Nerite calcium deficiency

wabash
Member
I first started using Zebra Nerites a couple of years ago to control algae. I get them at the LFS and he commented once on the fact that their shells were most often not in good shape but was unaware of the reason. They would only live in my tank for about 6 mos. and I just accepted that as the norm and purchased more. I have recently read that they can live to ten yrs and require calcium supplements to keep their shells strong.
If I put calcium in will this not harden the water and increase the PH which would preclude me from using them in a GBR tank? It is going to be a battle to get the water to an acceptable state for GBR's as it is.
I like the little buggers (Their color reminds me of a perfectly made espresso)and don't want to change but if I must what is another good algae eating snail that will not breed profusely?
 
bettafish2816
Member
it should be okay to add a calcium supplement, I use stuff that's actually made for reptiles, but you can use pretty much any kind of calcium carbonate
 
lew2000
Member
if you add calcium (not calcium carbonate (CAC03)) then you will affect the GH of your water
- though 200ppm does not harm fish. GH does not directly affect pH, except in planted tanks. I you use CAC03, then you will affect the KH and then pH will deffinitely change and not be stable. Since all snails and shrimp require calcium for their shells and exoskeletons, try adding small pieces of spinach for your snail(s). If you do add calcium (not crushed coral which is primarily CAC03) use the small calcium blocks you can find at an LFS for ease of use. You can also try adding feeder blocks which contain calcium.

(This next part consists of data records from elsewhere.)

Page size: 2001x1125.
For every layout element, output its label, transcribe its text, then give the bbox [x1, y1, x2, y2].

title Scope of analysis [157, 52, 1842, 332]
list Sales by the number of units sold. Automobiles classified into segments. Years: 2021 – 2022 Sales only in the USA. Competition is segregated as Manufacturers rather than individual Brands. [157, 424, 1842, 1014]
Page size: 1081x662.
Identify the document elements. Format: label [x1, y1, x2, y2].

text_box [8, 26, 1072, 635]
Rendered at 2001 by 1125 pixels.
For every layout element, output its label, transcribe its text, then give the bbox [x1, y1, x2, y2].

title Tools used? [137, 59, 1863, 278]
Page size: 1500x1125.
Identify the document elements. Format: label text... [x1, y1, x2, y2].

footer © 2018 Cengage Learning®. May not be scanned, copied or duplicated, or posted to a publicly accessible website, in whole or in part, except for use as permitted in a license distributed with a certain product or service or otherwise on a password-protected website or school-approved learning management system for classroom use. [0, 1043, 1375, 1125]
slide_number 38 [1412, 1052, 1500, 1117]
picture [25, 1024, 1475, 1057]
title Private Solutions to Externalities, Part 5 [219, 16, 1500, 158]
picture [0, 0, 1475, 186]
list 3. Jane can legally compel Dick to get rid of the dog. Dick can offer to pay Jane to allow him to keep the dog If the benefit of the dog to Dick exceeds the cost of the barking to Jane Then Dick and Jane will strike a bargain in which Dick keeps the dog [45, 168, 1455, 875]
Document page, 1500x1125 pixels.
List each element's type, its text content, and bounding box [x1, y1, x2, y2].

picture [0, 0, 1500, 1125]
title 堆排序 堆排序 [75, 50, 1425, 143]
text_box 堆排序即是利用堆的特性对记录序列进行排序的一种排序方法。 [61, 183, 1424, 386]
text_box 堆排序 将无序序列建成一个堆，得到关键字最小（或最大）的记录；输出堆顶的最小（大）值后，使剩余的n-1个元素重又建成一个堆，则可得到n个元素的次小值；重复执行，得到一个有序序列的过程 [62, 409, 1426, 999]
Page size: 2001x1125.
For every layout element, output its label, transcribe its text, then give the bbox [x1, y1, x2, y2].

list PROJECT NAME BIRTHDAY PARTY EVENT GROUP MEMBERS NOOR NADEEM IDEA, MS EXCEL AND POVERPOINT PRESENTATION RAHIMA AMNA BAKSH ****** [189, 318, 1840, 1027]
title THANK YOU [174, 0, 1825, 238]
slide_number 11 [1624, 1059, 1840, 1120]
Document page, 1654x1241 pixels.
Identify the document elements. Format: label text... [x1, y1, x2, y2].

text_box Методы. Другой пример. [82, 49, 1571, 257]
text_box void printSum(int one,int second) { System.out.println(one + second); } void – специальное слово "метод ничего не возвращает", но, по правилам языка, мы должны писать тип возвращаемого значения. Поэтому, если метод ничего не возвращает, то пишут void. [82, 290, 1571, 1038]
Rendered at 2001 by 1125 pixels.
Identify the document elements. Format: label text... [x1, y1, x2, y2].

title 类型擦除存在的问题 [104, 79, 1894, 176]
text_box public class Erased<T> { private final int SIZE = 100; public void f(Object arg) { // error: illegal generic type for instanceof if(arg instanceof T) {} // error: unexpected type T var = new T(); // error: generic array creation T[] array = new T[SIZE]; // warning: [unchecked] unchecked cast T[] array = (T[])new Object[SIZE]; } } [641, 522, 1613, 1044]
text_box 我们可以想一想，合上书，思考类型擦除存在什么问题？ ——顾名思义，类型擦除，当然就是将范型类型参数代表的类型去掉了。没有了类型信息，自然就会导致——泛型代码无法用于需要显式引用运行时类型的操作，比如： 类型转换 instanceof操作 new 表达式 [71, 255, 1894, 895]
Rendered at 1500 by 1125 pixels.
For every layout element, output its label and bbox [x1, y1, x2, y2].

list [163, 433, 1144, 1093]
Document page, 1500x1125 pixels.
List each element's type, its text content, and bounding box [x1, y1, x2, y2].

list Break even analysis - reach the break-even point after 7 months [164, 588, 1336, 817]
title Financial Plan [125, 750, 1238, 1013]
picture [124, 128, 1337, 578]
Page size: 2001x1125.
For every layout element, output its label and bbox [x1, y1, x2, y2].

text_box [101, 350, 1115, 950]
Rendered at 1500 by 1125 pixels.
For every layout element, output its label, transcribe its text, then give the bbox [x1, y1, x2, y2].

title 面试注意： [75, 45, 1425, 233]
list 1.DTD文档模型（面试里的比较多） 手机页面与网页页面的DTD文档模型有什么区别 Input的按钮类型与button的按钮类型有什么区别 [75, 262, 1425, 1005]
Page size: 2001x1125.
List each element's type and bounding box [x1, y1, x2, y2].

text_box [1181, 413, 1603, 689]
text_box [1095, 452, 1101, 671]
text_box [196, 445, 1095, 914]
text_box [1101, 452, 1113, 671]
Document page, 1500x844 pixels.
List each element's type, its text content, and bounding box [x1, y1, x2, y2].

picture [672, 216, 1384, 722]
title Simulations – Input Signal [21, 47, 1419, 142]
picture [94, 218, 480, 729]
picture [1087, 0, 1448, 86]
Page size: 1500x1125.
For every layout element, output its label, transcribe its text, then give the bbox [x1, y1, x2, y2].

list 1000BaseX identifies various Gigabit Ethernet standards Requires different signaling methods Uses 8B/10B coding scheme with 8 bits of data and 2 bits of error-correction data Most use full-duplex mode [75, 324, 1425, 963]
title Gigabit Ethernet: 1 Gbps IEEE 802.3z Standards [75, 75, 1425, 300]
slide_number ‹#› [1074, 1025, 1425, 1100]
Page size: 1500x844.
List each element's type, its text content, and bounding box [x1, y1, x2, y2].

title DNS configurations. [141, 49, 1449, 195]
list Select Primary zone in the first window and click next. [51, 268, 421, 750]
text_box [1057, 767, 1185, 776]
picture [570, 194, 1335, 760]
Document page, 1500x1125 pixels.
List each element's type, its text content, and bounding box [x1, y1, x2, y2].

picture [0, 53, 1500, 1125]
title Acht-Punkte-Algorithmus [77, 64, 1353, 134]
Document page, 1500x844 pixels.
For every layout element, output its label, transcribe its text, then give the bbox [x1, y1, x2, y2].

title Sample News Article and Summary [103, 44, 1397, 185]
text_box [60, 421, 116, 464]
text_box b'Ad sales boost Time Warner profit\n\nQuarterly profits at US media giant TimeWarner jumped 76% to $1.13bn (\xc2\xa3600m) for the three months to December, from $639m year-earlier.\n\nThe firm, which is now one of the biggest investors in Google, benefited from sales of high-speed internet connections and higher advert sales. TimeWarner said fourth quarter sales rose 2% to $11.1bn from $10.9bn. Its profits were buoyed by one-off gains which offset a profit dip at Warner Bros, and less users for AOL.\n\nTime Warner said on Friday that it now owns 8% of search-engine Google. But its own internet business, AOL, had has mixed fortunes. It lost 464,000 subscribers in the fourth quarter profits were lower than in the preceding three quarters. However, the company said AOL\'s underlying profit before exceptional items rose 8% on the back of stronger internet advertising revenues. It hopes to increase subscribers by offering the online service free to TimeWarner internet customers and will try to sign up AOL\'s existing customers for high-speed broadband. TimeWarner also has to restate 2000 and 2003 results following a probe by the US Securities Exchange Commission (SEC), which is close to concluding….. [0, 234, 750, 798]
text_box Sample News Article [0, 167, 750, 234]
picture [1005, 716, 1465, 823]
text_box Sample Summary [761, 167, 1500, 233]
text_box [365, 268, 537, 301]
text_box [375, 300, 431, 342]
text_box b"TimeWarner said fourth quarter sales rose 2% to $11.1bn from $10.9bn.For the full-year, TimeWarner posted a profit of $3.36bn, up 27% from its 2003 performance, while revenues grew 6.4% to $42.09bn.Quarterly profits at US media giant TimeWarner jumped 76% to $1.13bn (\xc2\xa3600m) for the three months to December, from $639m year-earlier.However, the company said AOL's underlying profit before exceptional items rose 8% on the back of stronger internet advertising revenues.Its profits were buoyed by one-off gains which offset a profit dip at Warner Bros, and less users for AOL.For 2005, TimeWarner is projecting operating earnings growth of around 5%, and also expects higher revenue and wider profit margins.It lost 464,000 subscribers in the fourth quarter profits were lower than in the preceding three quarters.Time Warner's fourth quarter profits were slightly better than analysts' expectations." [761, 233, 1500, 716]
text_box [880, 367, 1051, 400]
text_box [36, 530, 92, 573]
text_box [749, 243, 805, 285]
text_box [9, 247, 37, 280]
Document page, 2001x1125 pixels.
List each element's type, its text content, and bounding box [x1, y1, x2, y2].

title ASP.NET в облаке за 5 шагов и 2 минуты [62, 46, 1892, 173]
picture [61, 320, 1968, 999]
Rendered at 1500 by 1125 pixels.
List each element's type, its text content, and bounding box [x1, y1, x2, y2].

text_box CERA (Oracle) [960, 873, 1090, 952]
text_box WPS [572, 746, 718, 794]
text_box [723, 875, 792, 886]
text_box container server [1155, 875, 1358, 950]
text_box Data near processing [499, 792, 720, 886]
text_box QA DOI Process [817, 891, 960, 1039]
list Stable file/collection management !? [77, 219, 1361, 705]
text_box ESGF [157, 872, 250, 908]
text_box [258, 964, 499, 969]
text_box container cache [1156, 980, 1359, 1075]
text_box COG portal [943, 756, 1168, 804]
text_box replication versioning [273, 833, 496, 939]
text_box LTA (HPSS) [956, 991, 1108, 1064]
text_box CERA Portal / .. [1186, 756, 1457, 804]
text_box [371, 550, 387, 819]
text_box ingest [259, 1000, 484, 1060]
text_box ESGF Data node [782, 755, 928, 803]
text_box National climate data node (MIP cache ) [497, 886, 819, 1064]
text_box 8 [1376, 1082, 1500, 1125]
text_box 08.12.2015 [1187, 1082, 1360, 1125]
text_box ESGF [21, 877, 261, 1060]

0 - 4 dH, 0 - 70 ppm = very soft
4 - 8 dH, 70 - 140 ppm = soft
8 - 12 dH, 140 - 210 ppm = medium hard
12 - 18 dH, 210 - 320 ppm = fairly hard
18 - 30 dH, 320 - 530 ppm = hard
 
bettafish2816
Member
lew2000 said:
if you add calcium (not calcium carbonate (CAC03)) then you will affect the GH of your water
- though 200ppm does not harm fish. GH does not directly affect pH, except in planted tanks. I you use CAC03, then you will affect the KH and then pH will deffinitely change and not be stable. Since all snails and shrimp require calcium for their shells and exoskeletons, try adding small pieces of spinach for your snail(s). If you do add calcium (not crushed coral which is primarily CAC03) use the small calcium blocks you can find at an LFS for ease of use. You can also try adding feeder blocks which contain calcium.

0 - 4 dH, 0 - 70 ppm = very soft
4 - 8 dH, 70 - 140 ppm = soft
8 - 12 dH, 140 - 210 ppm = medium hard
12 - 18 dH, 210 - 320 ppm = fairly hard
18 - 30 dH, 320 - 530 ppm = hard
hence why i'm a liberal arts major and not a math/science major
 
haedra
Member
Good idea on the spinach... not to hijack this, as it's a related question. How often would you feed some spinach to be sure the snail(s) got enough calcium?
 
  • Thread Starter
wabash
Member
Thanks for the info, I am going to set up a high calcium minI tank and rotate the snails thru just to get them healthy. I have read that apple snails live in GBR habitat, do they suffer calcium deficiency problems due to the soft water?
 
coffeebean
Member
I have heard to use a cuttlefish bone in the tank to give the snails calcium. any opinions on that?
 
rainman
Member
coffeebean said:
I have heard to use a cuttlefish bone in the tank to give the snails calcium. any opinions on that?
Yes this does work, but putting the whole piece in there is not recommended, half of this should suffice.

Also, Nerite snails are naturally in brackish water and like high ph/calcium carbonate levels, and have higher susceptibility to shell growth and deterioration problems that Mystery Snails.